The summer blockbuster movie season just keeps on trucking. Heading into the weekend of July 22, the next big live action spectacle hitting theaters is Star Trek Beyond, which is the sequel to 2013's Star Trek: Into Darkness, and the third installment in the rebooted Star Trek movie universe that began with 2009's Star Trek. The film promises lots of explosive action and spacefaring adventure — two details that would seem to make it a good fit for 3-D viewing. But is it really worth it? Should you see Star Trek Beyond in 3-D?
The new Star Trek movie looks to be a bit different from the two that preceded it. While the first two films were directed by J.J. Abrams, the newest installment is helmed by Justin Lin; who is best known for his work on the Fast & Furious franchise. Having Lin replace Abrams likely means two things: One, it probably means more of the high-octane action that Lin is so great at conducting, and two, it means fewer of the blinding lens flares that Abrams inserted into Into Darkness. Those two factors could very well add up to a better 3-D experience in the new film, even though the two movies probably have mostly similar 3-D effects thanks to how they're made.

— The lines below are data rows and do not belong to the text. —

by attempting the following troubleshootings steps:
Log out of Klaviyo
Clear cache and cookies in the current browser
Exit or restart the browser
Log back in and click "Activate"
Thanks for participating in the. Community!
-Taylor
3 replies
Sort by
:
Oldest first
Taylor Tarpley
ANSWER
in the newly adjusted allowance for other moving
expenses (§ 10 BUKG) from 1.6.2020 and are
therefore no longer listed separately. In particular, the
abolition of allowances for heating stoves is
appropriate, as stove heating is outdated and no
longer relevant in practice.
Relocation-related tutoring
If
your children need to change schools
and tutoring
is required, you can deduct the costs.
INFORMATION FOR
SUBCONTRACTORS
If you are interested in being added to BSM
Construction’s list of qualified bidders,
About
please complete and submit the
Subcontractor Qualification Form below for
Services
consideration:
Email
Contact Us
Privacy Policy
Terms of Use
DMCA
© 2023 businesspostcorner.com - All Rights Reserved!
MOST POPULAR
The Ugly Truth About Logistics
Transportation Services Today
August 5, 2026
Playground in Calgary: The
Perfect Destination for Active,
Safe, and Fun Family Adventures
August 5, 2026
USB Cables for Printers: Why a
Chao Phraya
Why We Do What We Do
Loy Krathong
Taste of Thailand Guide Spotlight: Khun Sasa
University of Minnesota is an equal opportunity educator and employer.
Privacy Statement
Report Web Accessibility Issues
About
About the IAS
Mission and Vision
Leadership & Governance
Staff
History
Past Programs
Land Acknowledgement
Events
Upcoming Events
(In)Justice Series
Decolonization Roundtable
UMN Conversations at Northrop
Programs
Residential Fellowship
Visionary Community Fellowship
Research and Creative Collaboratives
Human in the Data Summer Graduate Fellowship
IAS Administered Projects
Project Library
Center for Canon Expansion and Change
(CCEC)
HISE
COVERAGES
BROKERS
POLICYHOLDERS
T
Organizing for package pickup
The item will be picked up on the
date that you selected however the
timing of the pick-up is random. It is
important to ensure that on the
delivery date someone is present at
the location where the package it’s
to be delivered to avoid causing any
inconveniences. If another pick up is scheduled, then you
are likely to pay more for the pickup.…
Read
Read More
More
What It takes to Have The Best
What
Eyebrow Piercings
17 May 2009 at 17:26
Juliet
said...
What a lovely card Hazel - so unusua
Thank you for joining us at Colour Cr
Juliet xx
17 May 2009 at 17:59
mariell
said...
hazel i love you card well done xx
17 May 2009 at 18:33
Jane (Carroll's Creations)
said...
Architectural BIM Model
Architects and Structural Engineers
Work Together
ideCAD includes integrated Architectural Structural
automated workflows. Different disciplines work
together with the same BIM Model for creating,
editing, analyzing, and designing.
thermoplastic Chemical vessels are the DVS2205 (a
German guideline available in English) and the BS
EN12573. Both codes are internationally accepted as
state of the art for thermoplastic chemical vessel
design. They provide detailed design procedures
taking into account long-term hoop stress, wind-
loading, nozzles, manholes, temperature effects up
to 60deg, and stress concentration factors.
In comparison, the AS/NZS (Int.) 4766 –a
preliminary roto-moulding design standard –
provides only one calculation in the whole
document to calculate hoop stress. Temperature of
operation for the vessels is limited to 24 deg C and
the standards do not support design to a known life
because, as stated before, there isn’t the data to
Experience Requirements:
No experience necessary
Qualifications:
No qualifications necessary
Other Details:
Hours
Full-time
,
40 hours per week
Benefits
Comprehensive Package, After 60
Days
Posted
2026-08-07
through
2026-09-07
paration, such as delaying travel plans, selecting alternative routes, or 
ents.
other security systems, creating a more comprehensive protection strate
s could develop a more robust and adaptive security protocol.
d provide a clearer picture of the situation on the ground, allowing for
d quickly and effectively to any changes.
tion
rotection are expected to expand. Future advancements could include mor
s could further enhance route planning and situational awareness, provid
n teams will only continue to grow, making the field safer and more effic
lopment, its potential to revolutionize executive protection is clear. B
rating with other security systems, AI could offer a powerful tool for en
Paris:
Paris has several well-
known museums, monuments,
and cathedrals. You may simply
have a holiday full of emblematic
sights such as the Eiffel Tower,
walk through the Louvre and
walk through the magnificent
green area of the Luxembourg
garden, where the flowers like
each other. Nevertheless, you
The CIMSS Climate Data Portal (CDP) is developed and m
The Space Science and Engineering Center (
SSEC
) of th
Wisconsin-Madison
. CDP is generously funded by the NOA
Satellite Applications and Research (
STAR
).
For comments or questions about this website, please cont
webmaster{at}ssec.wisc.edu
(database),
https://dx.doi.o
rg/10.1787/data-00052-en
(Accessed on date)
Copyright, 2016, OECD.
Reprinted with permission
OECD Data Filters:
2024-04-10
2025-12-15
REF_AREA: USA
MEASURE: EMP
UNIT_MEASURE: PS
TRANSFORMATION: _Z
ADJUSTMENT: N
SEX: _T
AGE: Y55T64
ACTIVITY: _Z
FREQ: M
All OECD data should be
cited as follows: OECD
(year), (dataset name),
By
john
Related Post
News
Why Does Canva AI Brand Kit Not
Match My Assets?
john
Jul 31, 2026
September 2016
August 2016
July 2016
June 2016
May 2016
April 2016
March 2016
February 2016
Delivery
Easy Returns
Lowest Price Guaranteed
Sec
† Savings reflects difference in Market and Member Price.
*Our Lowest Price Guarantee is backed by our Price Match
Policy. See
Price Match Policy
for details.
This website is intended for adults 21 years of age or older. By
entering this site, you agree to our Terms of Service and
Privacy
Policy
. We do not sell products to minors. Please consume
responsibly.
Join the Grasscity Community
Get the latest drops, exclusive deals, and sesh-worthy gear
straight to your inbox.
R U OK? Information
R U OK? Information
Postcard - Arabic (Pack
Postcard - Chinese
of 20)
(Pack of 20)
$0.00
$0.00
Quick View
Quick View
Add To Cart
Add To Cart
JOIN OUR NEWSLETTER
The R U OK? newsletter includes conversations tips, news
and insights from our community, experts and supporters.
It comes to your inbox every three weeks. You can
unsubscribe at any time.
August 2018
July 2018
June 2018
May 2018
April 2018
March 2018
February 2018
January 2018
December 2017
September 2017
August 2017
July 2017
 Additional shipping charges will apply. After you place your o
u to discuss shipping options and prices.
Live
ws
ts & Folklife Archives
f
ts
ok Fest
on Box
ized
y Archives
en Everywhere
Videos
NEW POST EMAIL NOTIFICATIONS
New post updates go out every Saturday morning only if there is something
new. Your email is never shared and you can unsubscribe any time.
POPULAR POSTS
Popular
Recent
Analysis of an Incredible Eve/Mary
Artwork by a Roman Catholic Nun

There are two ways to produce a 3-D film. You can film it in native 3-D using stereoscopic cameras, or you can digitally convert the footage to 3-D after it's already been filmed in 2-D using a standard camera. Most experts argue that native 3-D is best, offering richer visuals and a more immersive environment, but Star Trek Beyond used the post-conversion method. Star Trek: Into Darkness also used the post-conversion method, so if you saw that film in 3-D and enjoyed it, then odds are you'll probably feel the same way about Star Trek Beyond.
However, even if you didn't think Into Darkness in 3-D was worth it, Star Trek Beyond may have one X-Factor in its corner that could tip the scales in favor of 3-D, and that's the destruction of the Enterprise. From what I've seen in the trailers, the scene featuring the attack on the iconic ship looks decidedly epic, and I suspect that Trekkies and other longtime fans of the series will want to see the Enterprise go down in the most glorious format available. In other words, they'll want to see it in 3-D (and IMAX if possible).
Ultimately, seeing Star Trek Beyond in 3-D is a coin flip. There are likely some moments that the 3-D adds to, but as a whole the movie won't be breaking into any new frontiers when it comes to the format. So whatever decision you come to, to you I say: Live long and prosper.